The process of drilling all the holes for plated through applications; a second drilling procedure is used for holes that are not to be plated through. Information on hole location and size is consisted of in the drill drawing file.

The procedure of using copper plating to the pads, traces, and drilled through holes that are to be plated through; boards are positioned in an electrically charged bath of copper.

This is needed when holes are to be drilled through a copper location however the hole is not to be plated through. Prevent this procedure if possible since it adds expense to the ended up board.

The procedure of applying a protective masking material, a solder mask, over the bare copper traces or over the copper that has had a thin layer of solder applied; the solder mask protects against ecological damage, supplies insulation, protects versus solder shorts, and secures traces that run between pads.

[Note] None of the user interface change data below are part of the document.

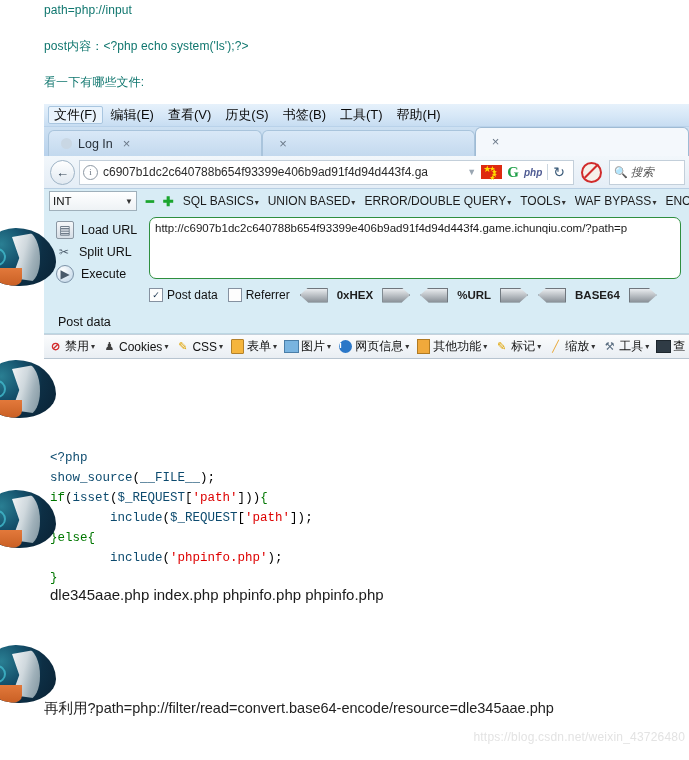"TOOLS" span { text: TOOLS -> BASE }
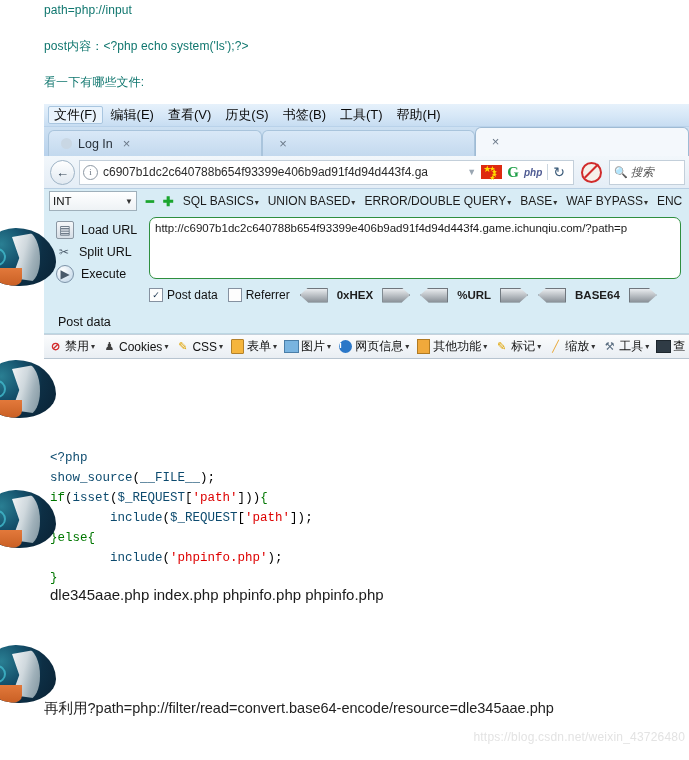"读取文件内容，得到flag" div { html: none -> <div>读取文件内容，得到flag</div> }
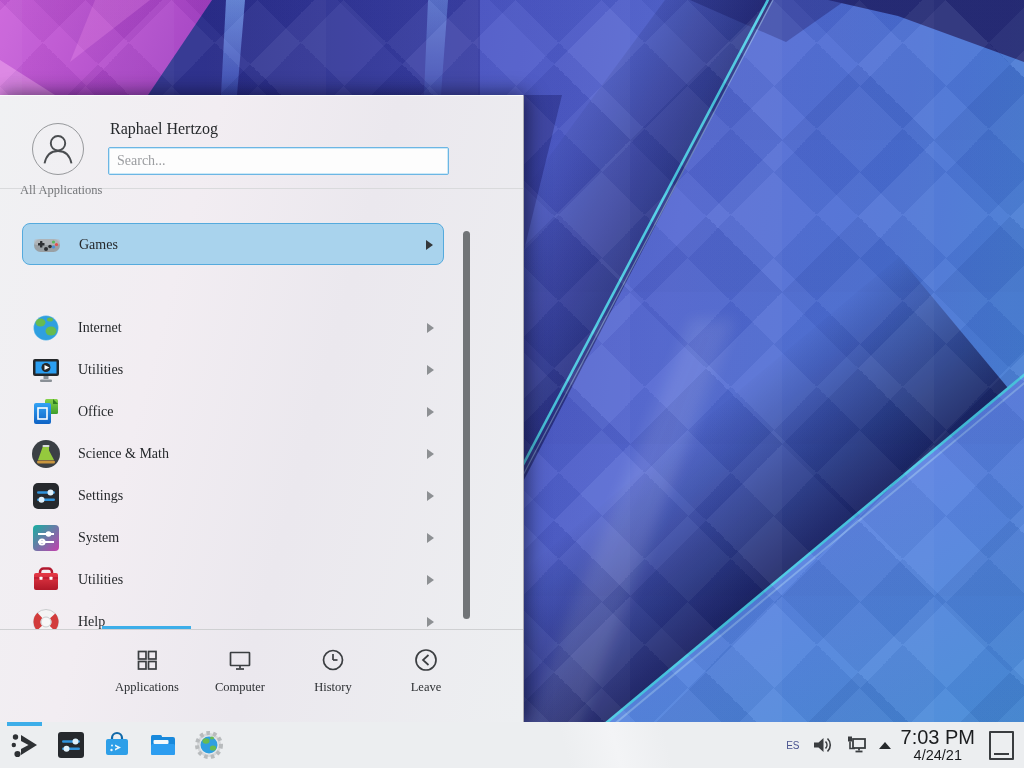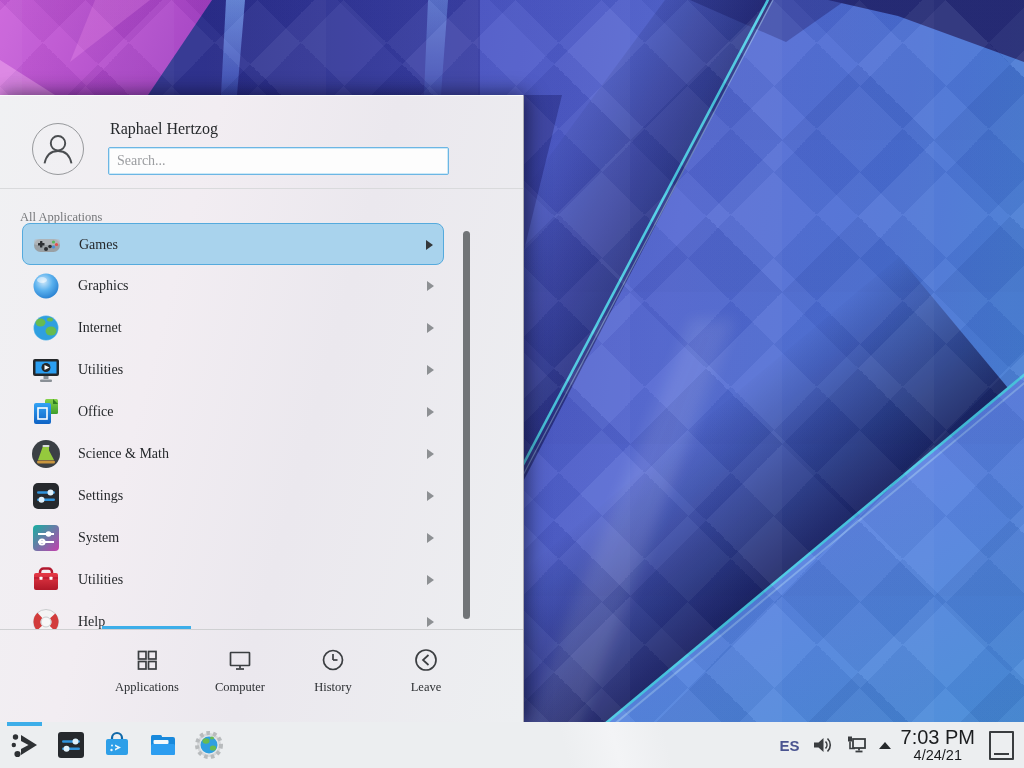"All Applications" .section-label { top: 114px -> 87px }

The procedure of coating the pad locations with a thin layer of solder to prepare the board for the eventual wave soldering or reflow soldering procedure that will occur at a later date after the parts have actually been put.

The procedure of applying the markings for part designations and component lays out to the board. May be applied to just the top side or to both sides if parts are mounted on both leading and bottom sides.

The procedure of separating numerous boards from a panel of similar boards; this process likewise allows cutting notches or slots into the board if required.

A visual inspection of the boards; also can be the process of checking wall quality for plated through holes in multi-layer boards by cross-sectioning or other techniques.

The process of looking for continuity or shorted connections on the boards by ways using a voltage between numerous points on the board and figuring out if a current flow takes place. Depending upon the board intricacy, this procedure may need a specially created test component and test program to incorporate with the electrical test system used by the board maker.